Wednesday, March 13, 2019

Eagle & Crane

Title:  Eagle & Crane
Author:  Suzanne Rindell
Publication Information:  G.P. Putnam's Sons. 2018. 448 pages.
ISBN:  0399184295 / 978-0399184291

Book Source:  I received this book through NetGalley free of cost in exchange for an honest review.

Opening Sentence:  "They bump along the country road, rolling through golden hills that are punctuated with granite boulders and dotted iwth clusters of oak trees that appear blackish green from afar."

Favorite Quote:  "In a war filled with so many tragedies, it is difficult to think the dead would begrudge anything that might help to alleviate the suffering of the living."

Newcastle, California. 1943. World War II. Japanese internment in the United States. A plane crash. Two dead. A local and an FBI investigation. Those who know but aren't saying. An agent with an agenda of his own. This is the initial setup of Eagle and Crane.

Then, the story starts winding in circles casting a wider and wider net around the characters to depict their stories and what leads them to this moment. Louis Thorn is of California, born and bred in this town. Haruto, aka Harry, Yamada and his family are immigrants from Japan. The boys grow up around each other, not friends but not not-friends either. Passed on to them is the fued between their families. They may have more in common than they think, but they are taught to focus on their differences.

A dare brings them together at a daredevil air show owned and operated by Earl Shaw. It brings them to a semblance of a friendship, but the rivalry also continues. In other words, it's complicated. This dare also brings them both to Ava Brooks, Earl's stepdaughter, and, I presume, the one pictured on the cover of the book. Ava's mother has learned to survive, and Earl is a part of that survival.

The histories of the Thorns, the Yamadas, and the Brooks wind chapter by chapter to this plane crash in which supposedly Harry and his father die. Do they? Did the plane crash or was there something else? The local sheriff thinks so, but an FBI agent does not. Turns out the FBI agent has reasons and a story of his own.

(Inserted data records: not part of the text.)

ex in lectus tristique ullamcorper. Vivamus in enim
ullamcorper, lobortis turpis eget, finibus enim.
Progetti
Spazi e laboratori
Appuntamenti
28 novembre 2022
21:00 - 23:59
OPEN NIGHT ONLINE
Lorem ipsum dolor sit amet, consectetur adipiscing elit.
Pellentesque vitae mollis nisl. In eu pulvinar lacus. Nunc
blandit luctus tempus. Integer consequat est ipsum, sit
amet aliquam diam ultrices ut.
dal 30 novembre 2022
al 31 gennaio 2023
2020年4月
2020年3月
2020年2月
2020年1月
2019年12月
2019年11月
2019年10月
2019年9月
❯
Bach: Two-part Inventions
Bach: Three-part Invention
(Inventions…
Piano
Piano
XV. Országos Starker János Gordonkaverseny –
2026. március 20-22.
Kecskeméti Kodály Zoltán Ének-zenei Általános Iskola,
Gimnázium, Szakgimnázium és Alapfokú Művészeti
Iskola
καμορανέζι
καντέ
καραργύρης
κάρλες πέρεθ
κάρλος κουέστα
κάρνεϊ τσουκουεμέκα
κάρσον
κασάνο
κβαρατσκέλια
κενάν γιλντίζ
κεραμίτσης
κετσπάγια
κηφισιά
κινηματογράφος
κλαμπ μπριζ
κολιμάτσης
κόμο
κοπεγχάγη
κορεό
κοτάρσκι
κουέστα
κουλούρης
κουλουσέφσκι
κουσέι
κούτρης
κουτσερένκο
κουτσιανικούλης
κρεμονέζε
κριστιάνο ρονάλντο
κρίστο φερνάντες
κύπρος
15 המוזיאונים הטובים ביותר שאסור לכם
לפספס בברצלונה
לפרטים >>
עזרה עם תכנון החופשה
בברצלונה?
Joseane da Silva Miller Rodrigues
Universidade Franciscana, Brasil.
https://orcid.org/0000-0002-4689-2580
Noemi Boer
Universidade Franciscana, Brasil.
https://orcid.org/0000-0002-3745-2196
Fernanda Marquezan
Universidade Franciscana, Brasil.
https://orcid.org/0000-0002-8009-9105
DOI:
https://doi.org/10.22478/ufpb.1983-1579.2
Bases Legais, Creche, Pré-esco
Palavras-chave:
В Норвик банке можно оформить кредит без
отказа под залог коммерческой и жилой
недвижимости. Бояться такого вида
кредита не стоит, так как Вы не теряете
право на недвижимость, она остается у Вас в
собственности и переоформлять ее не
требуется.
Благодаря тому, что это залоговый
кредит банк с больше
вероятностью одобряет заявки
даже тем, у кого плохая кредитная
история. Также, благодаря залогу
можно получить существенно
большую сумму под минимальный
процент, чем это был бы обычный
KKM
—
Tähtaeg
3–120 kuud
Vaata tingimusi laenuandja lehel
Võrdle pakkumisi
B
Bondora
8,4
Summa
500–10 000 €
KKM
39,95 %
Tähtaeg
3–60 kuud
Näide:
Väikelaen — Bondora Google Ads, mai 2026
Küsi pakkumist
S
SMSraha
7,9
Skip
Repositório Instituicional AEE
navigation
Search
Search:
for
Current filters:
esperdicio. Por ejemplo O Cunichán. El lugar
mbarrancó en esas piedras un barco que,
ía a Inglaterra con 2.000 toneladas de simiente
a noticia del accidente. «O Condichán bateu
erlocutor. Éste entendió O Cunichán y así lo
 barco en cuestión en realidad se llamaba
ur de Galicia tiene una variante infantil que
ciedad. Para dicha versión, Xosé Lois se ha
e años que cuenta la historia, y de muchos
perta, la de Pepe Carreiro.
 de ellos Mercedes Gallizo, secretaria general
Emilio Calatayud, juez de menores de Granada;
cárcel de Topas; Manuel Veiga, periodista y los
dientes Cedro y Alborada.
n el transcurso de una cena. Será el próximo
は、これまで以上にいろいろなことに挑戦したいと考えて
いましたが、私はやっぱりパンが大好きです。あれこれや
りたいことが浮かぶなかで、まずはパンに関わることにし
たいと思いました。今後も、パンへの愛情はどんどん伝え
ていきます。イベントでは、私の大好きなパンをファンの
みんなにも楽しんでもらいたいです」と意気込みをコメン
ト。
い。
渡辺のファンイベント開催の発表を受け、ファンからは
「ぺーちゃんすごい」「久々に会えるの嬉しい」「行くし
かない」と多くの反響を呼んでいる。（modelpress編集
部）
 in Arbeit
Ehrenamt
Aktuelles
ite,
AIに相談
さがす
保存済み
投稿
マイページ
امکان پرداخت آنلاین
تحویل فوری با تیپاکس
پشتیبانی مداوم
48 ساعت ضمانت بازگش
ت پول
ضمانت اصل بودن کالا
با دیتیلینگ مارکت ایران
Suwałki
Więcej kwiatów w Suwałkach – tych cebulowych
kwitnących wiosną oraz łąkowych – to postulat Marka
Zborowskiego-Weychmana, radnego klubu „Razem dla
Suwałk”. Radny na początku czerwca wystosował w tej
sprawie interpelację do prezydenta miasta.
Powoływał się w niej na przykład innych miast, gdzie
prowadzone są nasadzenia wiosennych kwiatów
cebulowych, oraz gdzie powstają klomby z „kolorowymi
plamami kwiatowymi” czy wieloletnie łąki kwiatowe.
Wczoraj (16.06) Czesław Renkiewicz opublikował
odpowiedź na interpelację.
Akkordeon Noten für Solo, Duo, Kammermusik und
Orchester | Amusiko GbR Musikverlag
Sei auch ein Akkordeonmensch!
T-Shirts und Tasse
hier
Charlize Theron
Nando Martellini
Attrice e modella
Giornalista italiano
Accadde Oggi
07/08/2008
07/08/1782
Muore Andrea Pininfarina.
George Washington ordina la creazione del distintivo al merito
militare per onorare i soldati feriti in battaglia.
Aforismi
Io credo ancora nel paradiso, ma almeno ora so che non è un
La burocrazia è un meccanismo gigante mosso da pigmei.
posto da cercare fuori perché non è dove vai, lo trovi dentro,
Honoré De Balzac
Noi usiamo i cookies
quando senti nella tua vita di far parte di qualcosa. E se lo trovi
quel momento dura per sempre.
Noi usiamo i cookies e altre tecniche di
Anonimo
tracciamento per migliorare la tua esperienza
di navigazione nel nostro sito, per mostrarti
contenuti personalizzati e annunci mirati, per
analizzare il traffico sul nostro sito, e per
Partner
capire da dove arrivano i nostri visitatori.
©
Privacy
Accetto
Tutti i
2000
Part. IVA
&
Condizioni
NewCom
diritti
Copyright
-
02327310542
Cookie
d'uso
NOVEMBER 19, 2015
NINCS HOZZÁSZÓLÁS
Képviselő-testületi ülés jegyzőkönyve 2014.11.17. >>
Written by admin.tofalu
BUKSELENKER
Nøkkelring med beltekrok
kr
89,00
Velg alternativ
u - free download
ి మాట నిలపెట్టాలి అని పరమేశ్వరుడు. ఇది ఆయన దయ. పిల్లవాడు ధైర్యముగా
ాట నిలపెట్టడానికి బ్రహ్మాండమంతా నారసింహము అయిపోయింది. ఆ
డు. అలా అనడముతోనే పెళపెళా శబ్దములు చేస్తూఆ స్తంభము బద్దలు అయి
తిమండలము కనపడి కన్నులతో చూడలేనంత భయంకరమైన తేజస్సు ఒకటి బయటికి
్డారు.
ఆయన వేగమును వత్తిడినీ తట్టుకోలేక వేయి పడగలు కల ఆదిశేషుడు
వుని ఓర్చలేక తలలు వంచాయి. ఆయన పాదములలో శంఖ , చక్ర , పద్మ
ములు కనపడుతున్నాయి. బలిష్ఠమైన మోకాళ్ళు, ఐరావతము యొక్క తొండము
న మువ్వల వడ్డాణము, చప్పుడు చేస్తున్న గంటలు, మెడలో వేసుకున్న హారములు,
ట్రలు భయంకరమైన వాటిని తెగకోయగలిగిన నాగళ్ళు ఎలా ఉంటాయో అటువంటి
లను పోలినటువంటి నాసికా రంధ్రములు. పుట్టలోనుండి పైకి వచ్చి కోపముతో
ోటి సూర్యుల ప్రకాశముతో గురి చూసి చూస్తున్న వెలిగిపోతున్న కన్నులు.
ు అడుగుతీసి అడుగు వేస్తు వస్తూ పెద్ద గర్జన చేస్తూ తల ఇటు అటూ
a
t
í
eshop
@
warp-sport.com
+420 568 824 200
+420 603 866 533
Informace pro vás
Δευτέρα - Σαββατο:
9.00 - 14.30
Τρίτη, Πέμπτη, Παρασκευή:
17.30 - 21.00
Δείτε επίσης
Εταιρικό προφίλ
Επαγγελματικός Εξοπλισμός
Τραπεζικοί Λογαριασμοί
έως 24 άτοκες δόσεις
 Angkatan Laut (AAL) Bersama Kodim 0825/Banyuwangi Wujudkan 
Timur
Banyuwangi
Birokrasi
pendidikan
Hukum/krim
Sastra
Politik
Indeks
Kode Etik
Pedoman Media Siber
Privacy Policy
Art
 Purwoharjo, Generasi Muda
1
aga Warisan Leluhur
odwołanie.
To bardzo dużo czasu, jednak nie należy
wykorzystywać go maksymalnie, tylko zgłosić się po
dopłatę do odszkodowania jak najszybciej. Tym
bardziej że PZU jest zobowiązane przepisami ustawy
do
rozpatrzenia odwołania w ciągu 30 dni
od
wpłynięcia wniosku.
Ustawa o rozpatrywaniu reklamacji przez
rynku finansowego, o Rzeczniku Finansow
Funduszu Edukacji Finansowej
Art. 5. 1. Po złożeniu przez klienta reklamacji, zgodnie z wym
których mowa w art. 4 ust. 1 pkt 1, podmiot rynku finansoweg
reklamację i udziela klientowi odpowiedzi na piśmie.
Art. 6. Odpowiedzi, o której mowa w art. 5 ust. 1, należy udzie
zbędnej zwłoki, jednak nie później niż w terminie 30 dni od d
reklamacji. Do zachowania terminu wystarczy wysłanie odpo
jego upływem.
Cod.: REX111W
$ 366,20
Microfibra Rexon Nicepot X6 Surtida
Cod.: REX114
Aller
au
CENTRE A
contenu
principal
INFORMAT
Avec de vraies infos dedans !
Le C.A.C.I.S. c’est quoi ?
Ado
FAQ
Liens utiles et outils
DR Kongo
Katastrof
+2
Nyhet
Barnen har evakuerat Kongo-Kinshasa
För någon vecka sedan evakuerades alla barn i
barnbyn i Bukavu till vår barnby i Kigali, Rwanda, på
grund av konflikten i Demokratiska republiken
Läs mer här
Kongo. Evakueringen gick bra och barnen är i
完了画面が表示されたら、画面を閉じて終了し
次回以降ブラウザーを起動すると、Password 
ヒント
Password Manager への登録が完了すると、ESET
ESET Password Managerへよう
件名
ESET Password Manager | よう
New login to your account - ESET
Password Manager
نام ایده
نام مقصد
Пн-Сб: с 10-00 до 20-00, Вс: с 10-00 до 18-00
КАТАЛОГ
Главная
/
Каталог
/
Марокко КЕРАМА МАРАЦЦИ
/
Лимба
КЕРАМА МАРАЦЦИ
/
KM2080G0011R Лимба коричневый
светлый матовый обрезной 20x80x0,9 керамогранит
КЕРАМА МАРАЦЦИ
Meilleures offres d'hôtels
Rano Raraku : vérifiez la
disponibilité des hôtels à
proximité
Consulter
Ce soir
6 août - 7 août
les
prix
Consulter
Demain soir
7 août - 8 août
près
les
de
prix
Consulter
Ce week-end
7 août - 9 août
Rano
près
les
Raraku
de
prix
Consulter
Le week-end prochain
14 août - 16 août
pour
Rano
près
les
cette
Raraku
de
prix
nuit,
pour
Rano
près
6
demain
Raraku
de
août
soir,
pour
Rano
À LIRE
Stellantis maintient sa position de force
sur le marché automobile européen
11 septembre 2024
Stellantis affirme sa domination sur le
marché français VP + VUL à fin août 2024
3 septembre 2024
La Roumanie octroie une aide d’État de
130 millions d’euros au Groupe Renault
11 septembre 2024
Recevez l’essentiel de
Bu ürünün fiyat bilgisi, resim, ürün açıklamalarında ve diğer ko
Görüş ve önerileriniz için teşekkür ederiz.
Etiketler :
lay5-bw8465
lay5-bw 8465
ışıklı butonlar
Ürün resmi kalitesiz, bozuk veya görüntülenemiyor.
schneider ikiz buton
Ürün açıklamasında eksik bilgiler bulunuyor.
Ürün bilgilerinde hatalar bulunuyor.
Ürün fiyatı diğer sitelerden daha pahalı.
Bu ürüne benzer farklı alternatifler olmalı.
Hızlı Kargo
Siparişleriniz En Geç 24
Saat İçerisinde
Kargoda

In other words, this book has a lot of stories going on. However, it does not have the story I expect to read given the time and the place. In the 1940s in California with a book in which a main character is Japanese, I expect to read much more about Japanese internment, an act that one would never have dreamt possible in a land of immigrants and the American dream. In fact, this is my primary reason for choosing to read this book.

That story, however, is only one of many in this book and as a result, for me, gets a little lost. This book is about a feud over land. It is about a complicated friendship. It is about a woman and two men who love her. It is about the adventures of barnstorming and daredevil flying. It is about an abusive relationship. It is about a man looking for his past. It is about a mystery and the investigation surrounding it.

For me, this book is about too many stories; it dilutes the impact of any individual one. Some, like the personal story of the FBI agent, would not be missed if eliminated. The cover seems to imply that this is Ava's story; however, it seems more Louis and Harry's story. In fact, by the end, this book seems more a collection of bits and pieces rather than a cohesive whole.